Dort stehen Cocktails im Fokus und werden noch außergewöhnlicher inszeniert als im Restaurant. Sie werden in speziell angefertigten Behältnissen, etwa in zu Ballkleidern oder Backenzähnen geformten Bechern, Hörnern oder Badewannen, aus denen es schäumt, an die Tische gebracht. Unser Drink ist eine wahre Provokation: Er heißt »A Lesson in Fisting« und kommt in einem dicken, roten Keramik-Handschuh, der zur Faust geballt ist, daher. Auch die Mixtur hat es in sich: weißer Rum, Calvados, Birnenlikör, Falernum, Ananas und Absinth. Garnitur: Minze, Orangenrad und ein Kondom. Die Gäste am Nebentisch gucken amüsiert herüber. Ein Freizeitpark für Erwachsene.

Spaß und Eskapismus

Im Nikolaiviertel gleich unter dem Fernsehturm hat Arnd Heißen Anfang 2024 das »Bird’s Nest« eröffnet, eingebettet in das dort schon länger existierende vietnamesische Restaurant »Ngon«. Das Dach der Bar ist stilecht südostasiatisch aus Holz und Pfannen gefertigt, und bei den Cocktails lässt der Gastgeber und Mixologe, vom Falstaff als »innovativster Bartender 2020« ausgezeichnet, es krachen. Genauer: brennen und dampfen. Der »Fuego Futuro«, gemixt mit Mezcal, Wermut, Mate und Pinienlikör, wird mit weißem Salbei gereicht. Der wird angezündet und lodert, bis er mit einer imposanten Abaloneschale abgedeckt wird. Ein betörender Duft erfüllt den Raum und umgarnt den hocharomatischen Drink. Andere Kreationen werden in den voluminösen Schnäbeln von Vogelfiguren, Metallbechern oder putzigen Vogelhäuschen serviert.

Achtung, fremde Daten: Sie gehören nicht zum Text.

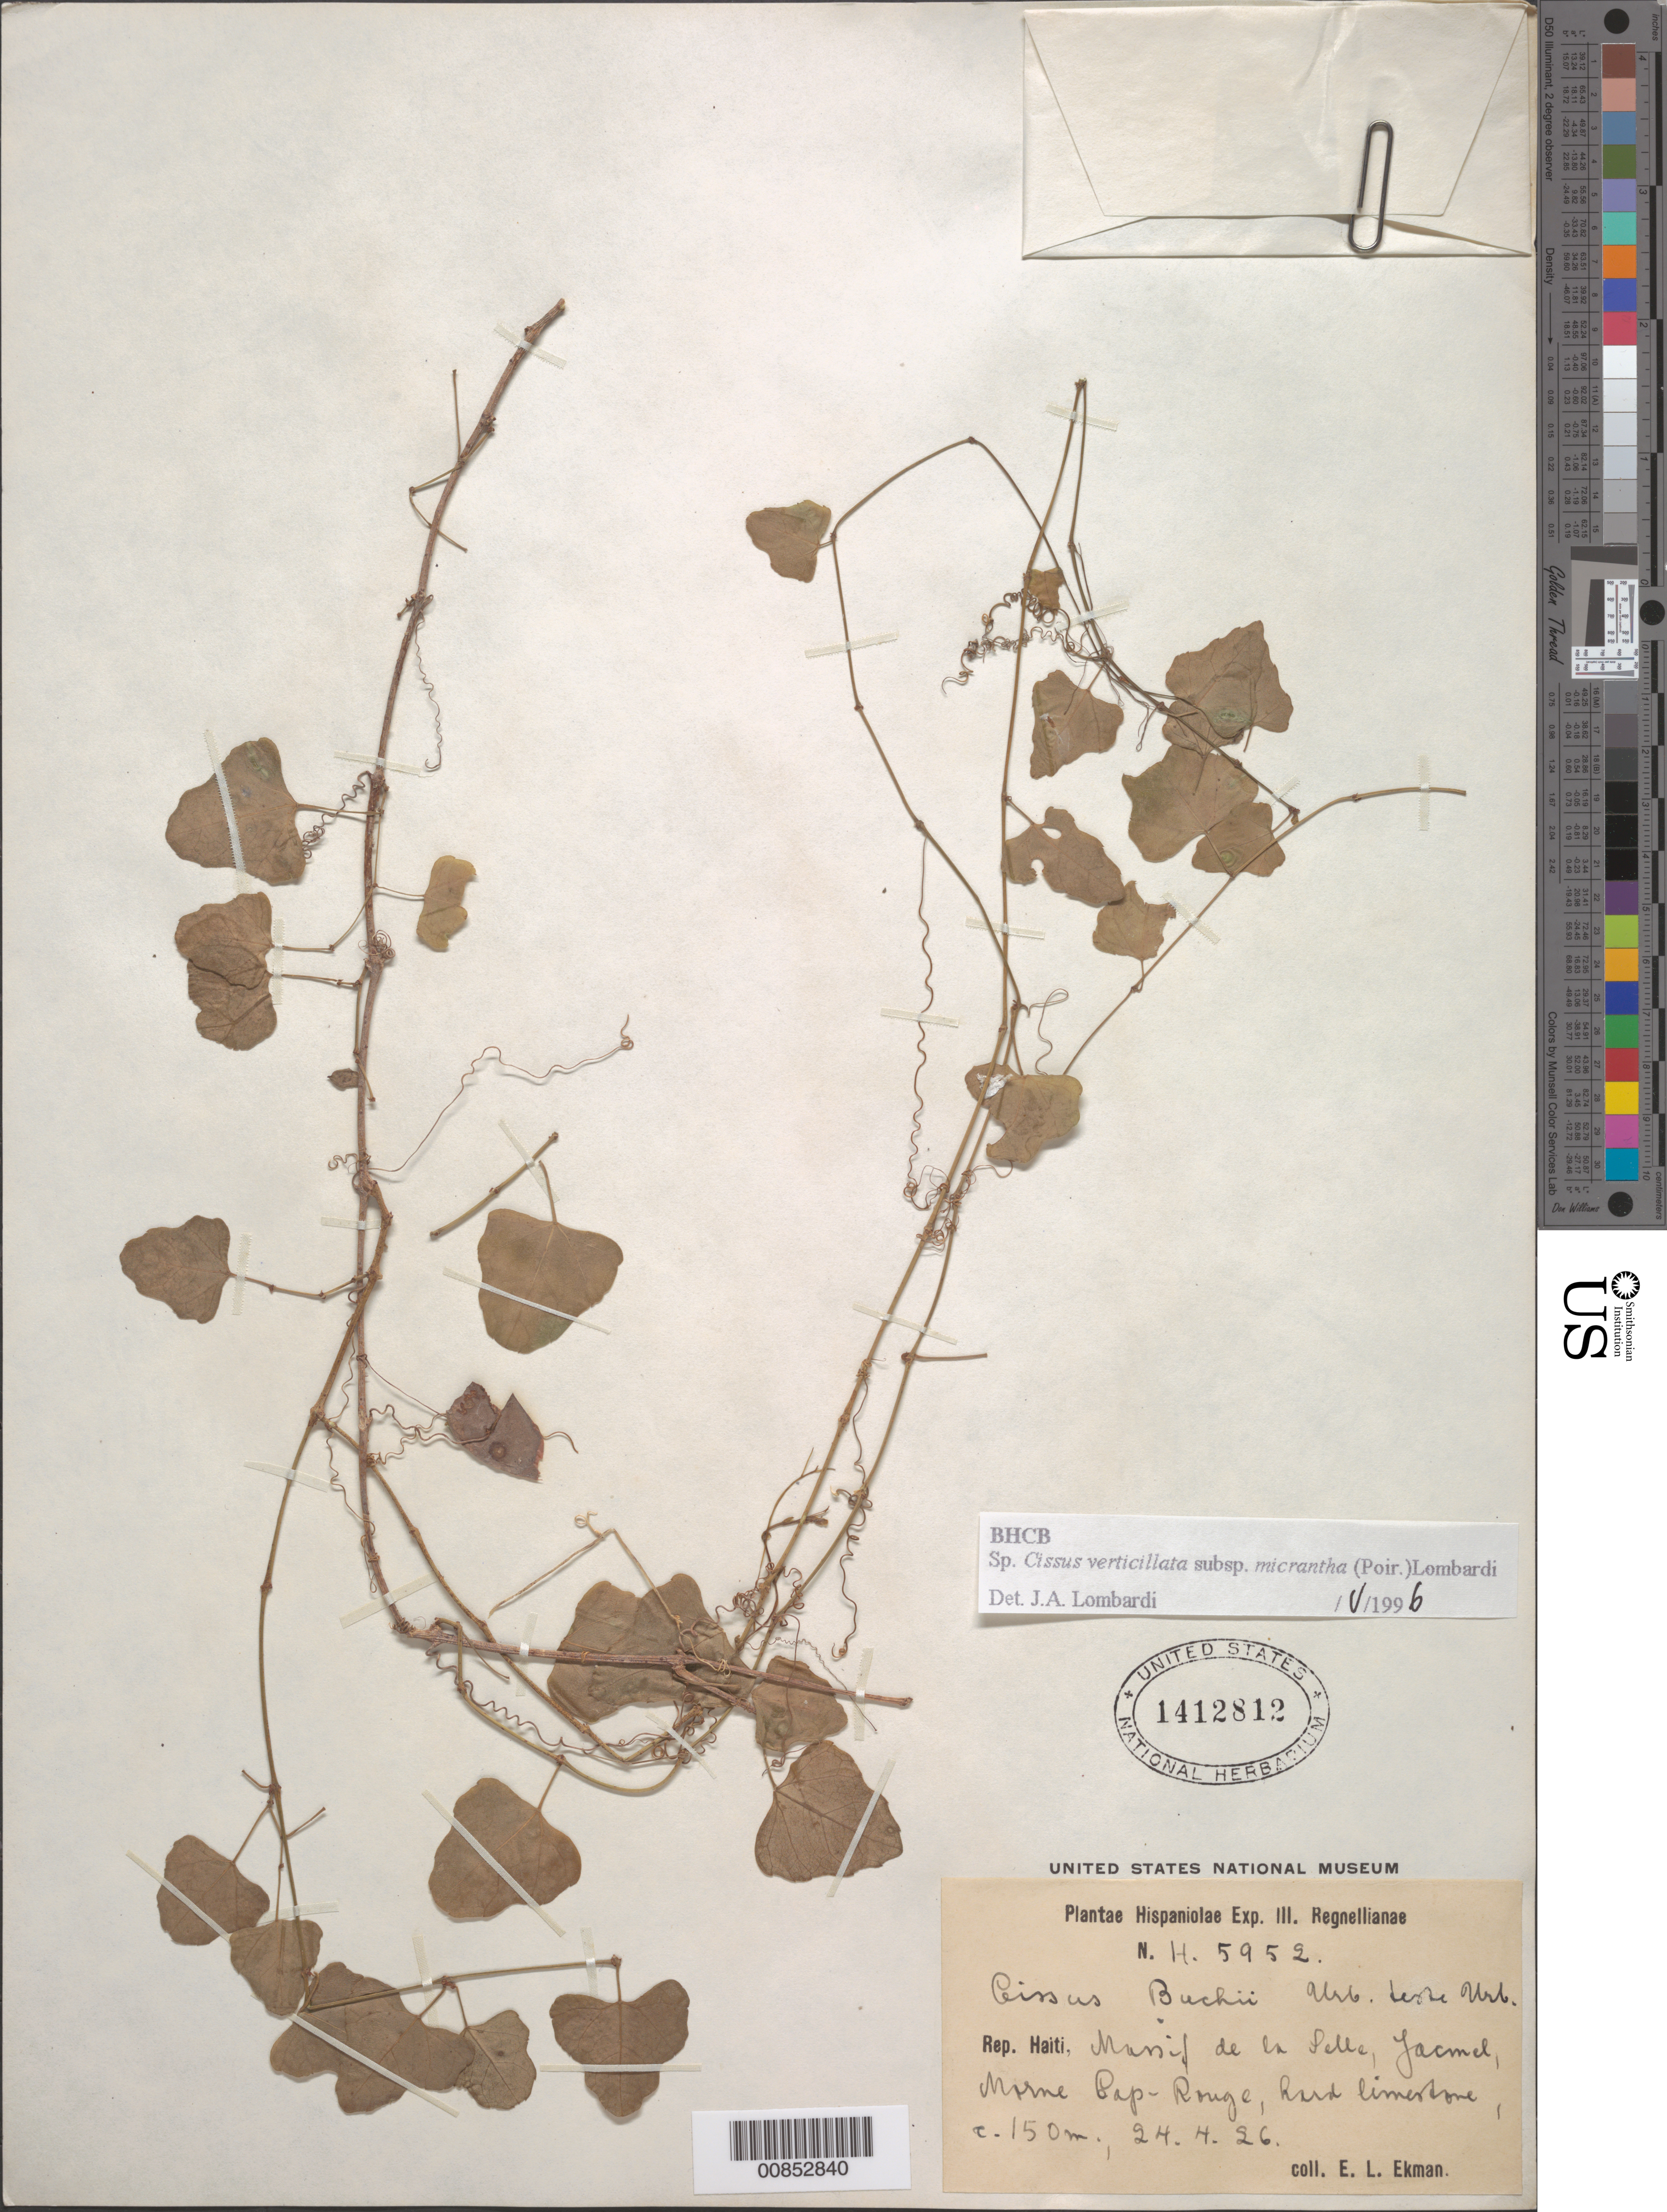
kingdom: Plantae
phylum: Tracheophyta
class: Magnoliopsida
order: Vitales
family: Vitaceae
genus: Cissus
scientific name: Cissus verticillata subsp. micrantha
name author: (Poir.) Lombardi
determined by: Lombardi, Julio A.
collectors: E. L. Ekman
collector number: H 5952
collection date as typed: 24 Apr 1926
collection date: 1926-04-24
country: Haiti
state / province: Sud-Est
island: Hispaniola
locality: Massif de la Selle, Jacmel, Morne Cap-Rouge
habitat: Hard limestone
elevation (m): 150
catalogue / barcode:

Inspiriert vom Parfum »Valkyrie«: Der ­»Pelikan« von Sylvaine Delacourte wird im »Bird’s Nest« mit Rum, Bergamotte-Vanille-Geist, mexikanischer Limette, Minze und Sandelholz gemixt. © Yvess Sucksdorf
Inspiriert vom Parfum »Valkyrie«: Der ­»Pelikan« von Sylvaine Delacourte wird im »Bird’s Nest« mit Rum, Bergamotte-Vanille-Geist, mexikanischer Limette, Minze und Sandelholz gemixt. © Yvess Sucksdorf

Wozu diese pompöse Inszenierung? Eine Ablenkung von der Güte der Getränke – man denke an klebrig-süße Sirupdrinks der Fancy-Ära, bei denen meist nur die Obstgarnituren goutierbar waren – kann es kaum sein. Heißens Kreationen sind hier so hochqualitativ wie zu seinen Zeiten im »The Curtain Club« und dem »Fragrances« im Berliner »Ritz-Carlton«. Heißen erklärt es uns: «In der jetzigen Situation wünschen sich die meisten Gäste Spaß.« Aber nicht wie in der sogenannten Spaßgesellschaft der 1990er-Jahre, als sich globale Konflikte aufzulösen schienen. Ganz im Gegenteil. Heißen: »Wir haben so viele negative Einflüsse um uns herum. Die Bar ist ein sozialer Ort, zu dem die Menschen aus ihrem Alltag fliehen können. Sie brauchen einen Ausgleich, wollen etwas erleben und sind uns sehr dankbar dafür.«

Eskapismus ist das Stichwort: In Zeiten wie diesen, voller Sorgen, Krisen, Preisschocks und Kriege, zieht (und zog es die Menschen schon immer) an Orte, an denen die »Realität« draußen bleibt, quasi an der Garderobe abgeben wird. Gastronomie ist ideal dafür, und umso mehr, wenn sie die Menschen in eine eigene Welt einlädt, auf eine kleine Reise für die Länge eines Abends. »Unser Ziel war es, die Gäste so weit wie möglich von der Außenwelt zu trennen und sie in unsere Fantasie eintauchen zu lassen«, so Aviran Avidan über den »Pink Room«.

Alle Regler hoch

Sicher: Diese Aufgabe haben »dritte Orte« wie Restaurants, Cafés oder Bars schon immer erfüllt. Doch der Anspruch an ihre sensorische Leistung steigt: Geschmack, Optik, Haptik, Geruch, Klang – alle Regler bitte ein Stück weiter hoch, lautet die Devise. Wie weit man hier gehen kann, lotet zurzeit die wohl kleinste Bar der Stadt aus, das Pop-up »The Storage« im Lagerkeller der Cocktailbar »The Wash« in der Brunnenstraße: Den Gästen, die sich einen exklusiven Slot buchen, serviert man giftig-grün leuchtende Gin-Sour-Varianten (Ribovlavin sorgt für den grellen Look), dampfende Mezcal-Drinks oder einen Martini, der mit destilliertem Wasser unter Null Grad aufgegossen wird. Im Glas erstarrt das Wasser sofort wie ein Stalagmit und umschließt die Olive.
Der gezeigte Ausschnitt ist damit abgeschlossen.